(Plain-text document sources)

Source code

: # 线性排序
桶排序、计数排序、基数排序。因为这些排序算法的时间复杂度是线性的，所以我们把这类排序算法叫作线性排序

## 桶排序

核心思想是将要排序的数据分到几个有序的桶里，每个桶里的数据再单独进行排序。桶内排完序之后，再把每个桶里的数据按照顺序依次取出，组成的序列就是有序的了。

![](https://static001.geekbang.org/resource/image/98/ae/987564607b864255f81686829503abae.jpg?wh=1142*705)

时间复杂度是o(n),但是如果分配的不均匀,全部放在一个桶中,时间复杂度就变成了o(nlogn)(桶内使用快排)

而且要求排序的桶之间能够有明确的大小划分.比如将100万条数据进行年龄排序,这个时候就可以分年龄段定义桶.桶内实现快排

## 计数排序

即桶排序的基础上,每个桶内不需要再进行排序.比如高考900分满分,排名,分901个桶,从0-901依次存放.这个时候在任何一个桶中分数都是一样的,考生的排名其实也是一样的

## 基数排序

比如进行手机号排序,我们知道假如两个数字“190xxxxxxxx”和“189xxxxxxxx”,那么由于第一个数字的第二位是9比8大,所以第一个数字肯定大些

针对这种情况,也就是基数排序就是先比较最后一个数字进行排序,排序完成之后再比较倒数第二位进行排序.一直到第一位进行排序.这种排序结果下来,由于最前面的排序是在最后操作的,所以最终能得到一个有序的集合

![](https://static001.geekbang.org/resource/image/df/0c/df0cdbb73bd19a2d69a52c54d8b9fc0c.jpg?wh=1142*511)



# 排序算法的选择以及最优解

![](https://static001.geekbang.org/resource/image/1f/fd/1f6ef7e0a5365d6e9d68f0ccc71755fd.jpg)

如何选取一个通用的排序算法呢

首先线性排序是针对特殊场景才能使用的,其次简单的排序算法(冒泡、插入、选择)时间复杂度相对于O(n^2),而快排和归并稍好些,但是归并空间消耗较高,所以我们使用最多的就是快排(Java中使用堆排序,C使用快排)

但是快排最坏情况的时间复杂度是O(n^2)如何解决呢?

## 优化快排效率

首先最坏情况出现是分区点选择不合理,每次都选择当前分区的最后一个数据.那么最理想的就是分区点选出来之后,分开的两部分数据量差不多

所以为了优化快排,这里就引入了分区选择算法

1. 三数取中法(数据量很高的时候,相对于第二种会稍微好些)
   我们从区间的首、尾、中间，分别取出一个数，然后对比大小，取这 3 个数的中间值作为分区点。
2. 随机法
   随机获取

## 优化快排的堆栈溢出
==
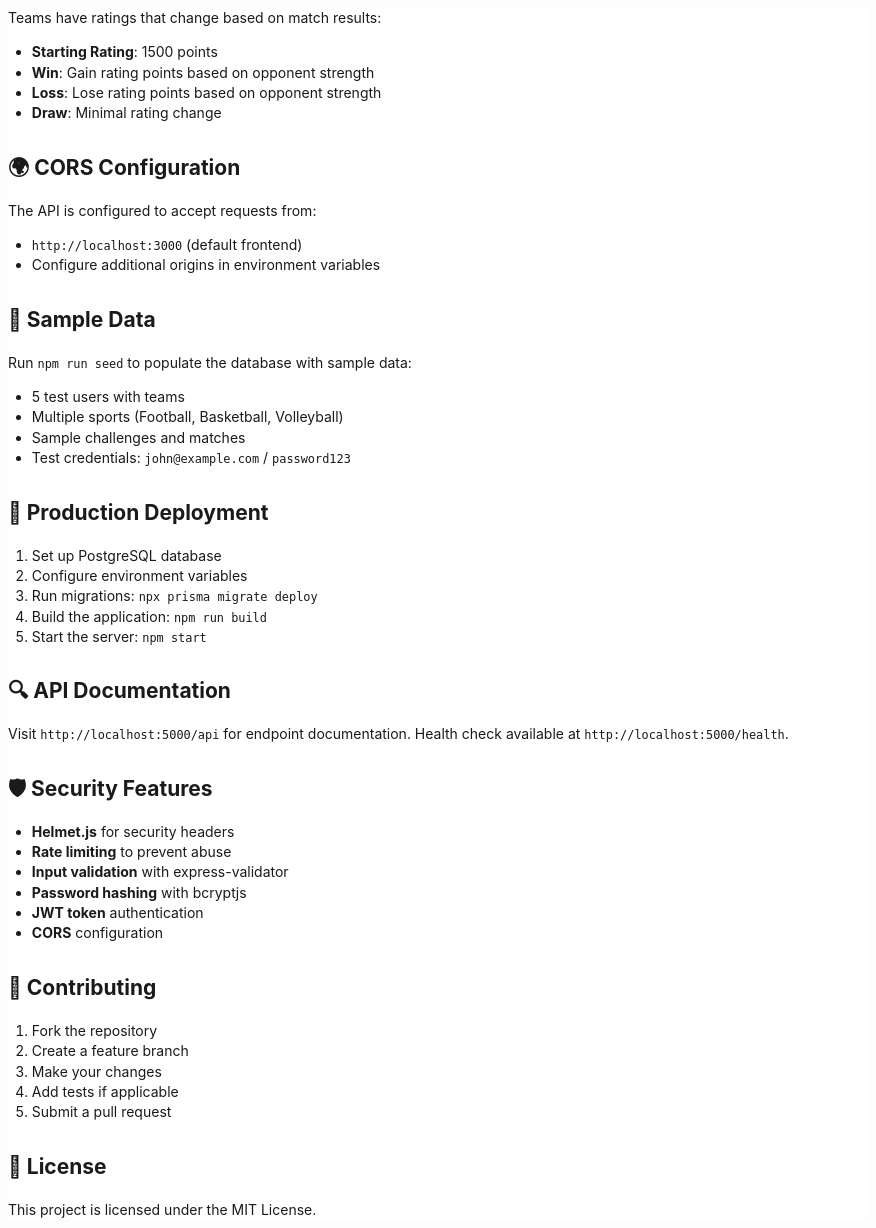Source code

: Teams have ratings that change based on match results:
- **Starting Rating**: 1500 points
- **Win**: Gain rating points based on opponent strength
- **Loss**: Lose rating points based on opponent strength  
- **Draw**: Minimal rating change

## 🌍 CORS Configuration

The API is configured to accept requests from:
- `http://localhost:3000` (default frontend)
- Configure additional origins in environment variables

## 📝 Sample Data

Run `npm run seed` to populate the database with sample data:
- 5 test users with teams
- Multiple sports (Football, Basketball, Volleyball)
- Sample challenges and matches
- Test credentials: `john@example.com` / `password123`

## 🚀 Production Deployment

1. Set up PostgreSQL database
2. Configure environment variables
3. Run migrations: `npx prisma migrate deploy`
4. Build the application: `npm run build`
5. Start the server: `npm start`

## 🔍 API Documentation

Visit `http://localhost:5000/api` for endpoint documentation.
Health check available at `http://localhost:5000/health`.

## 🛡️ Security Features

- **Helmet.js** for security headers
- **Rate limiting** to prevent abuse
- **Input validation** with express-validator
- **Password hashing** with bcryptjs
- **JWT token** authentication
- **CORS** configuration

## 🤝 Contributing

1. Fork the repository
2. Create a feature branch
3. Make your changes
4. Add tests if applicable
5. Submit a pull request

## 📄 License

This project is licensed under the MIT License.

*Prompt:*
Rewrite the lines in the records from the line containing "核心思想是将要排序的数据分到" through the line containing "## 优化快排的堆栈溢出" as a numbered list, leaving out blank lines. Include only those lines.

*Expected output:*
1. 核心思想是将要排序的数据分到几个有序的桶里，每个桶里的数据再单独进行排序。桶内排完序之后，再把每个桶里的数据按照顺序依次取出，组成的序列就是有序的了。
2. ![](https://static001.geekbang.org/resource/image/98/ae/987564607b864255f81686829503abae.jpg?wh=1142*705)
3. 时间复杂度是o(n),但是如果分配的不均匀,全部放在一个桶中,时间复杂度就变成了o(nlogn)(桶内使用快排)
4. 而且要求排序的桶之间能够有明确的大小划分.比如将100万条数据进行年龄排序,这个时候就可以分年龄段定义桶.桶内实现快排
5. ## 计数排序
6. 即桶排序的基础上,每个桶内不需要再进行排序.比如高考900分满分,排名,分901个桶,从0-901依次存放.这个时候在任何一个桶中分数都是一样的,考生的排名其实也是一样的
7. ## 基数排序
8. 比如进行手机号排序,我们知道假如两个数字“190xxxxxxxx”和“189xxxxxxxx”,那么由于第一个数字的第二位是9比8大,所以第一个数字肯定大些
9. 针对这种情况,也就是基数排序就是先比较最后一个数字进行排序,排序完成之后再比较倒数第二位进行排序.一直到第一位进行排序.这种排序结果下来,由于最前面的排序是在最后操作的,所以最终能得到一个有序的集合
10. ![](https://static001.geekbang.org/resource/image/df/0c/df0cdbb73bd19a2d69a52c54d8b9fc0c.jpg?wh=1142*511)
11. # 排序算法的选择以及最优解
12. ![](https://static001.geekbang.org/resource/image/1f/fd/1f6ef7e0a5365d6e9d68f0ccc71755fd.jpg)
13. 如何选取一个通用的排序算法呢
14. 首先线性排序是针对特殊场景才能使用的,其次简单的排序算法(冒泡、插入、选择)时间复杂度相对于O(n^2),而快排和归并稍好些,但是归并空间消耗较高,所以我们使用最多的就是快排(Java中使用堆排序,C使用快排)
15. 但是快排最坏情况的时间复杂度是O(n^2)如何解决呢?
16. ## 优化快排效率
17. 首先最坏情况出现是分区点选择不合理,每次都选择当前分区的最后一个数据.那么最理想的就是分区点选出来之后,分开的两部分数据量差不多
18. 所以为了优化快排,这里就引入了分区选择算法
19. 1. 三数取中法(数据量很高的时候,相对于第二种会稍微好些)
20.    我们从区间的首、尾、中间，分别取出一个数，然后对比大小，取这 3 个数的中间值作为分区点。
21. 2. 随机法
22.    随机获取
23. ## 优化快排的堆栈溢出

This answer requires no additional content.